Пообещать-то я ей, конечно, пообещал, но где актуальную и острую тему взять? Похоже, у них там указания какие-то сверху насчёт критики в виде сатиры. Все же прекрасно понимают, что у нас в стране все средства массовой информации под контролем государства, цензура нигде не пропустит критику власти. А тут вдруг, получается, власть сама себя высмеивает, пропуская в печать подобные фельетоны… да еще, оказывается, и поощряет их! Что же, очень интересно получается… Критиковать власть, вроде как, нельзя, но высмеивать — пожалуйста!
Хотя… А если это такой ответ на критику Запада?
— Кто инакомыслие давит?

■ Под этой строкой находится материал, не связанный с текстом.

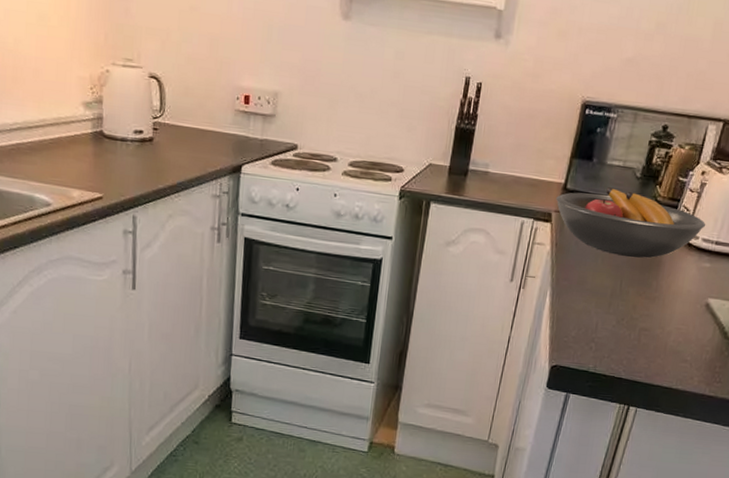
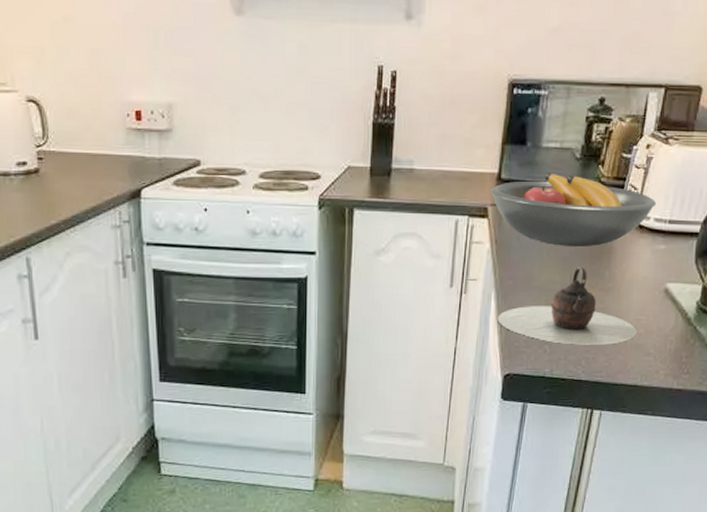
teapot: none [550,275,677,348] -> present [497,266,637,345]

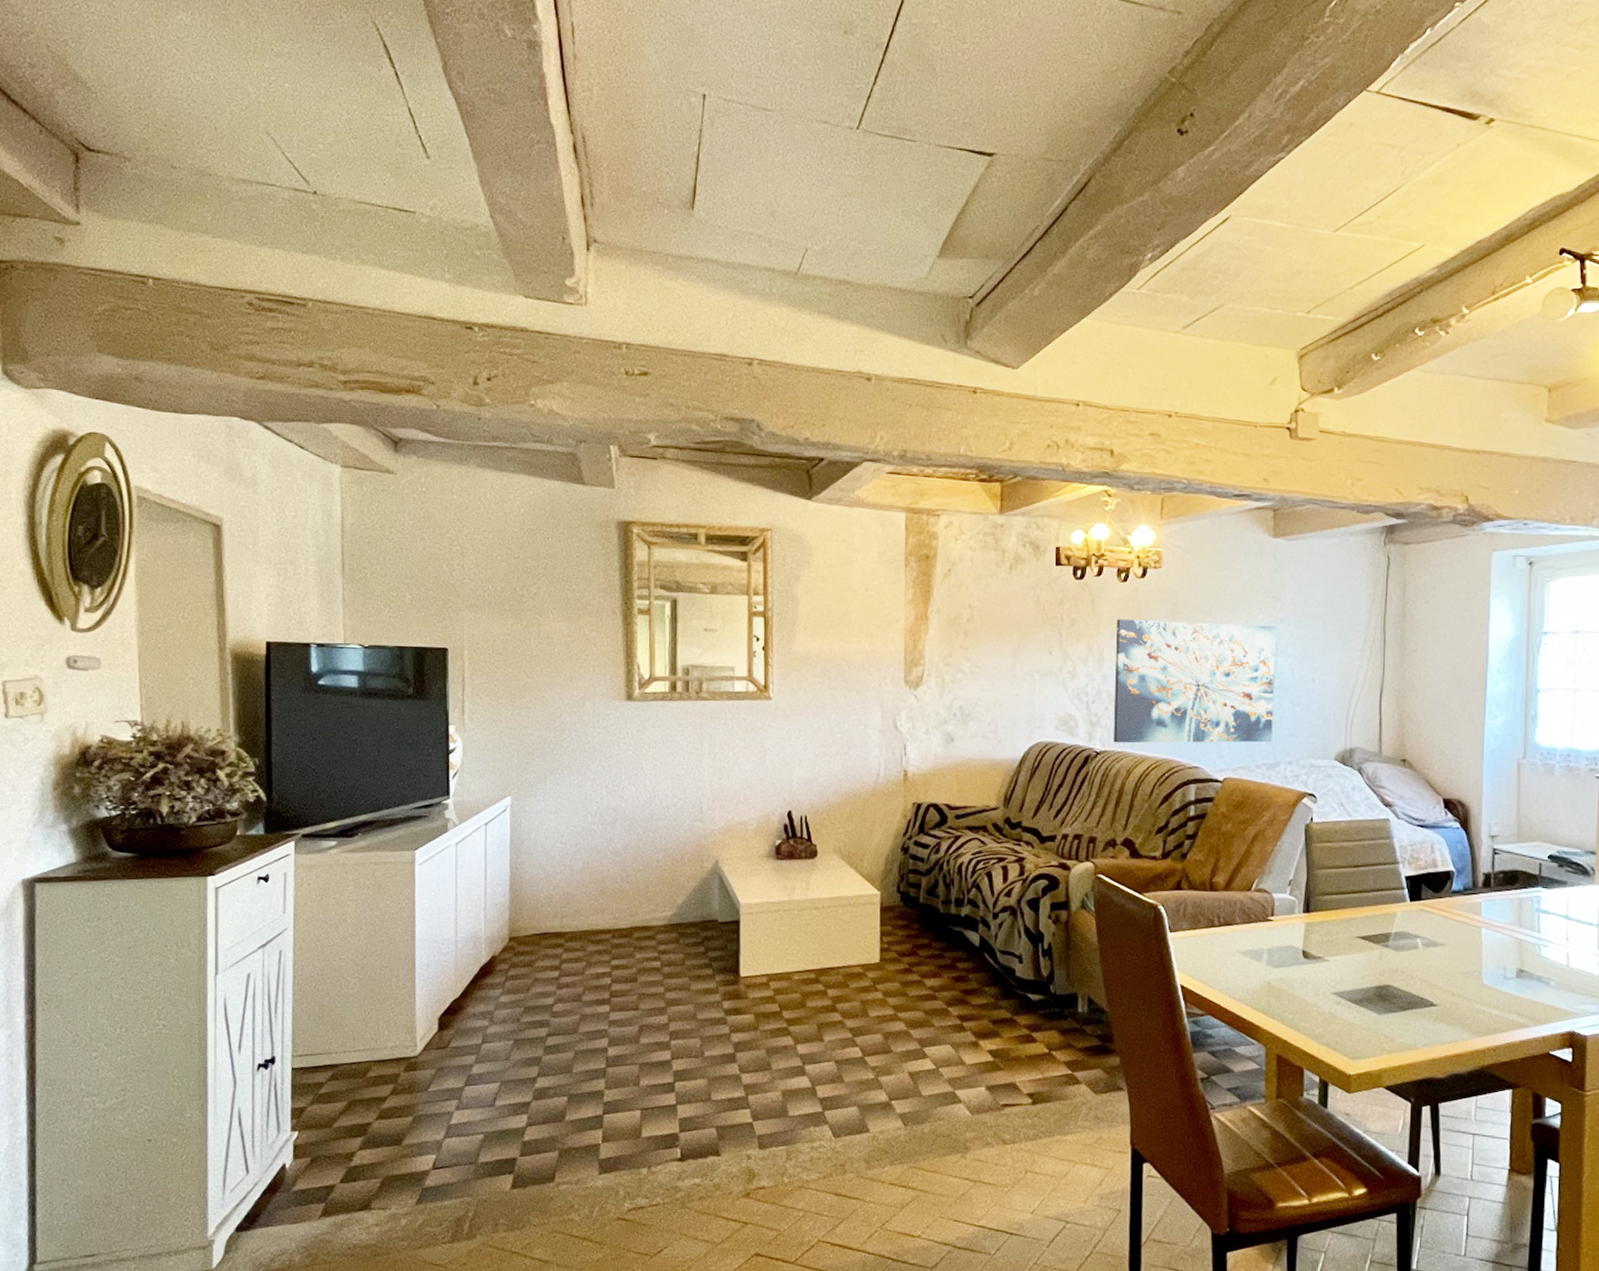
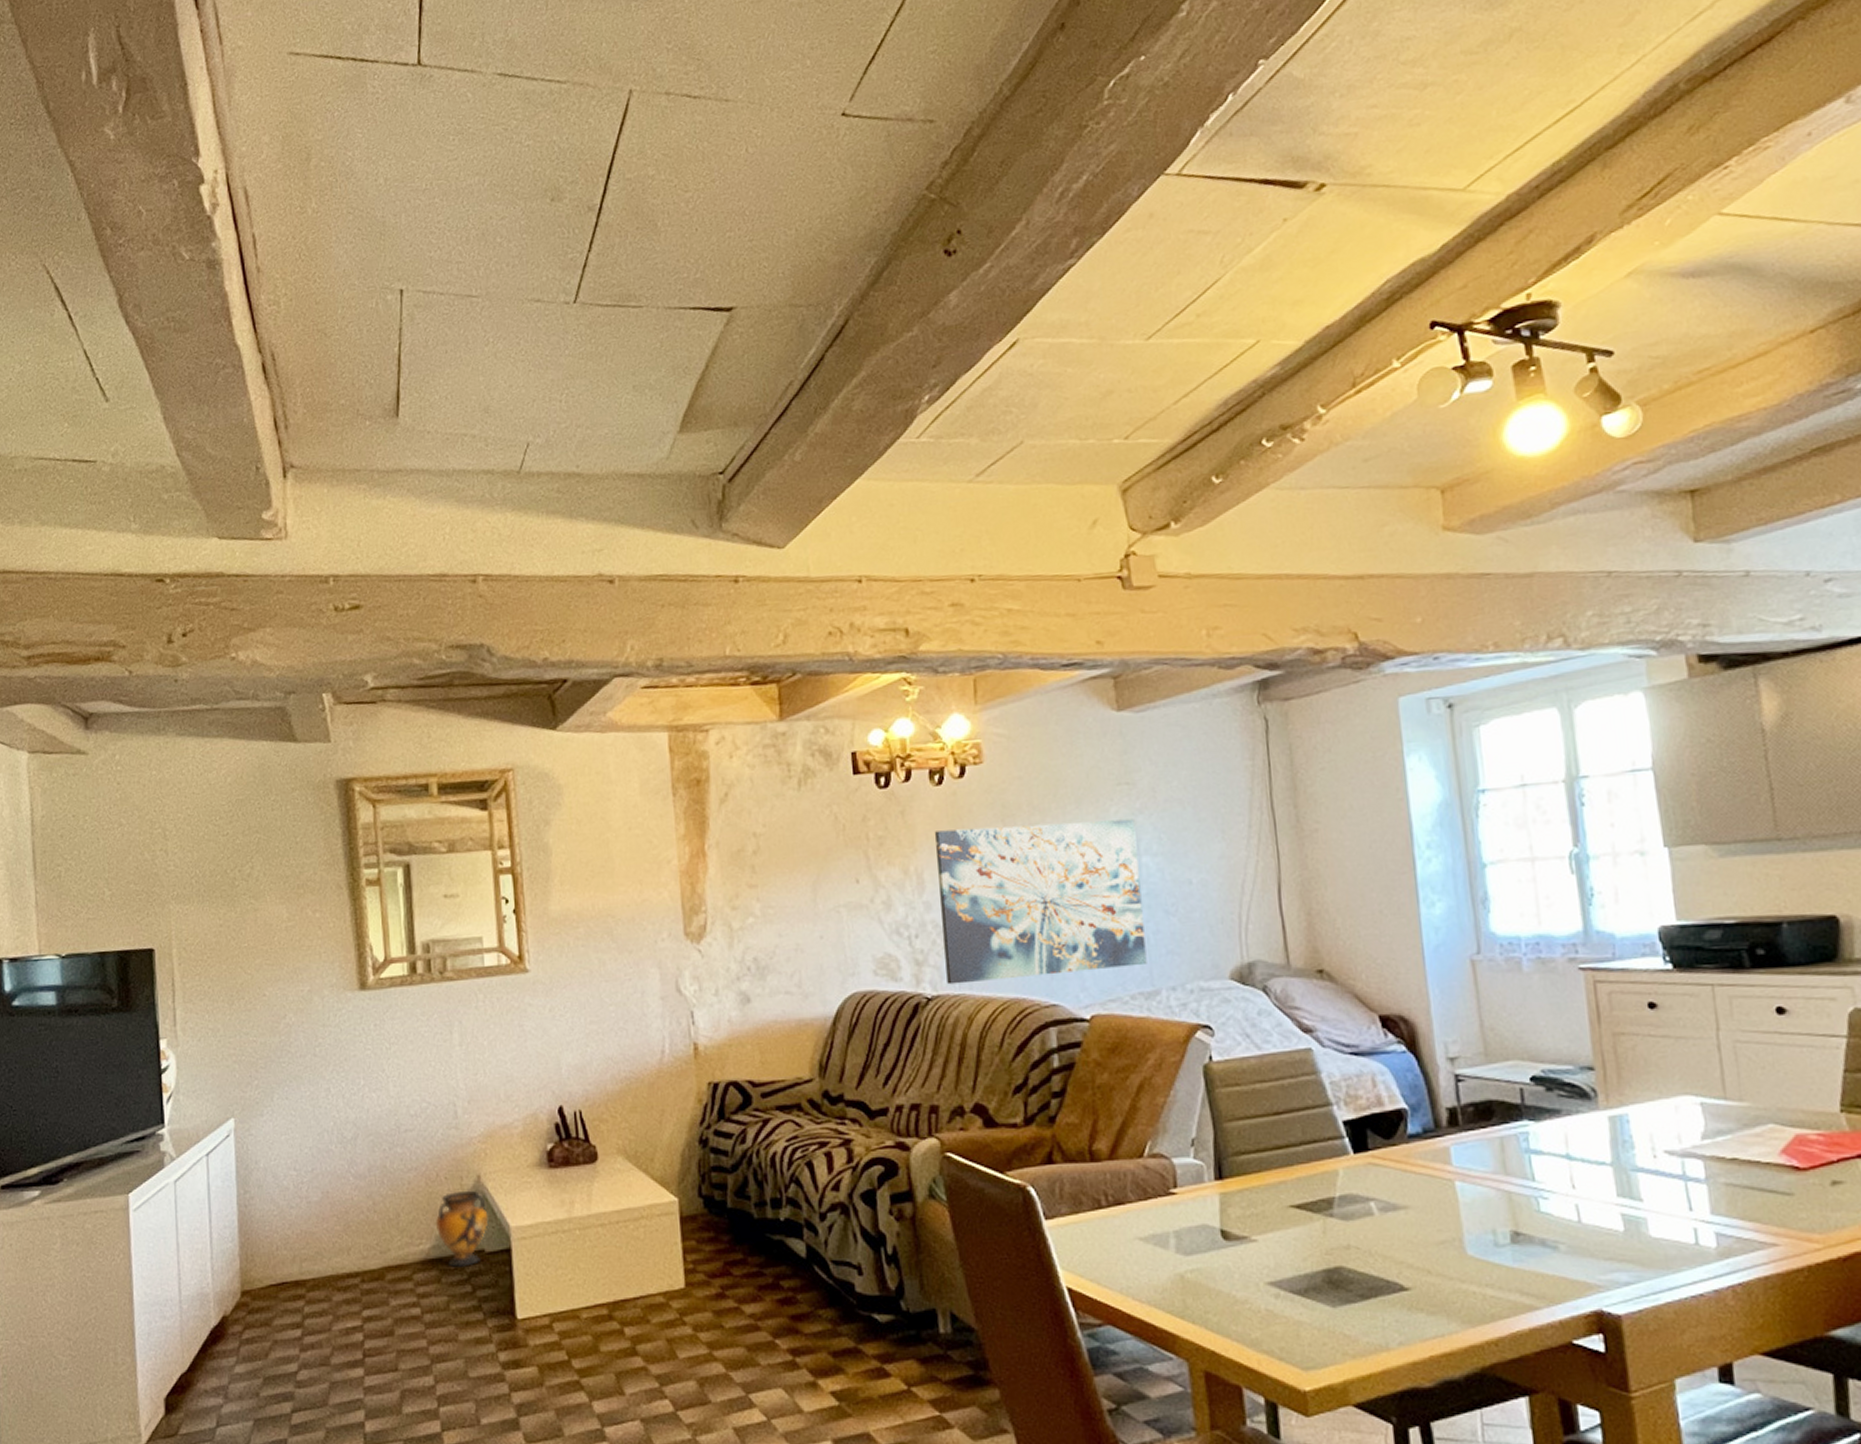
vase: none [678,871,723,932] -> present [436,1190,489,1267]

Мы? Да вы что! Вы только посмотрите, что у нас в прессе журналисты себе позволяют в отношении чиновников!
В таком случае это очень дальновидно… И мой фельетон, как раз, в эту струю удачно попал, время такое… Надо пользоваться. Где же острый материал брать? Хотя… Что-то я туплю… Надо же просто по письмам, полученным из «Труда», пробежаться. Да еще к ребятам в Комитет по миру после театра наведаться. И наберу я таких острых тем, да еще и с избытком.